One possible bright spot in the data had to do with neonatal health. The number of babies who died or suffered serious injury during low-risk pregnancies fell from 27 in 2014 (and 22 the year before that) to just 15 in 2015.
Asked what categories of patient harm troubled her the most, Fillo pointed to the most frequent ones—like pressure ulcers and falls—that remain stubbornly high each year. “We don’t want people to start viewing those as ‘normal’ accidents, meaning just an inevitable part of care," she says.
The number of advanced pressure ulcers and serious injuries from falls reported to the state have, in fact, been fairly consistent over the last three years. But a closer look at the data, by organization, shows marked improvement at some institutions.
At Boston Medical Center, for example, a concerted focus on nursing quality overall helped cut the number of serious pressure ulcers from 25 and 30 in 2013 and 2014 respectively, to only 11 last year.
Diane Hanley, senior director and associate chief nursing officer for professional practice, nursing quality and education, says the hospital participates in a national database that benchmarks its performance on pressure ulcers and other nursing quality indicators against some 2,000 other hospitals. Data are turned into graphs posted on ‘quality boards’ in every unit where nurses, patients and families can see them.
That encourages nurses to work to outperform not only national norms but also the unit down the hall. “It’s a healthy competition that results in the sharing of best practices,” Hanley says, “and part of our commitment to better patient care.”
Brigham and Women’s Hospital, meanwhile, logged a sharp reduction in the number of serious patient falls, with just 12 reported by the hospital last year. That compares with 19 in 2014 and 23 in 2013.
When patients arrive at the Brigham, says Escel Stanghellini, a quality program director who oversees the Fall Prevention and Restraint Management Programs, nurses assess their risk of falling and the likelihood that a fall will cause serious injury. Then they work with patients and families to develop a custom fall-prevention plan. The plan is shared with other care providers during hand off reports, rounds, and posted prominently in the patient’s room.
'Critical patient risks'
For patients who need extra attention, nurses can also add a portable bedside camera so a specially trained nurse’s aide can more closely monitor up to 10 patients at a time. “If a patient is trying to get out of bed without help or appears anxious, the aide can speak to the patient through the system speakers.
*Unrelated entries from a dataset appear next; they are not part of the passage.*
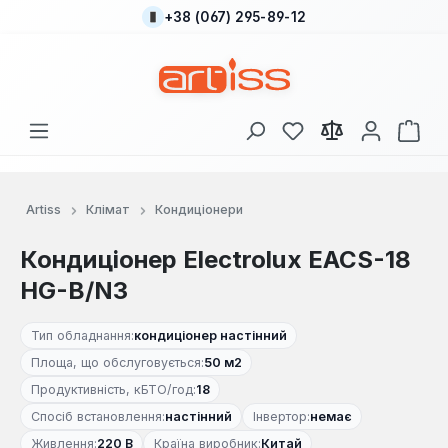
+38 (067) 295-89-12
Перейти до основного вмісту
У вас є 0 у списку
Кош
Artiss
Клімат
Кондиціонери
Кондиціонер Electrolux EACS-18
HG-B/N3
Тип обладнання:
кондиціонер настінний
Площа, що обслуговується:
50 м2
Продуктивність, кБТО/год:
18
Спосіб встановлення:
настінний
Інвертор:
немає
Живлення:
220 В
Країна виробник:
Китай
The aides are also able to activate a stat alarm in the unit if the patient is observed doing something dangerous,” Stanghellini says. “This has prevented falls, saved a patient from choking, and allowed for earlier detection of changes in patients’ behavior.”
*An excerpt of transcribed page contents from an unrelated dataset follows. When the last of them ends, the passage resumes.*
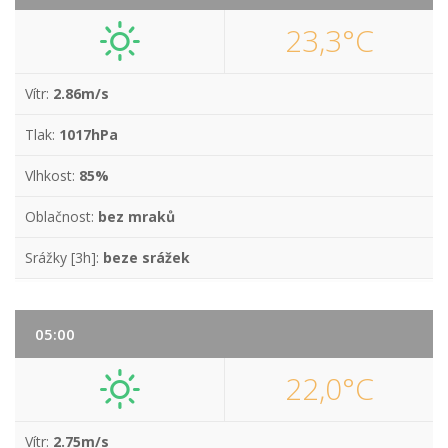
23,3°C
Vítr:
2.86m/s
Tlak:
1017hPa
Vlhkost:
85%
Oblačnost:
bez mraků
Srážky [3h]:
beze srážek
05:00
22,0°C
Vítr:
2.75m/s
These safety monitors were first used as part of a pilot program a year and a half ago. It is now being used in all intermediate care units and will be rolled out in the critical care units throughout the hospital by the end of September, according to Stanghellini.
Examples like Boston Medical Center and the Brigham show that patient safety can improve when institutions make it a priority, says Barbara Fain, executive director of the Betsy Lehman Center. But they also underscore the need for more intensive efforts to combat preventable error in the many categories of SREs where the numbers indicate little progress.
“The power of this data is that it can shine a light on critical patient risks that probably exist in many hospitals and ASCs—not just at the facilities that reported the events,” Fain says. “True progress depends on a renewed commitment in every Massachusetts health care setting to create a culture of safety to support known strategies for preventing medical harm. That’s the challenge.”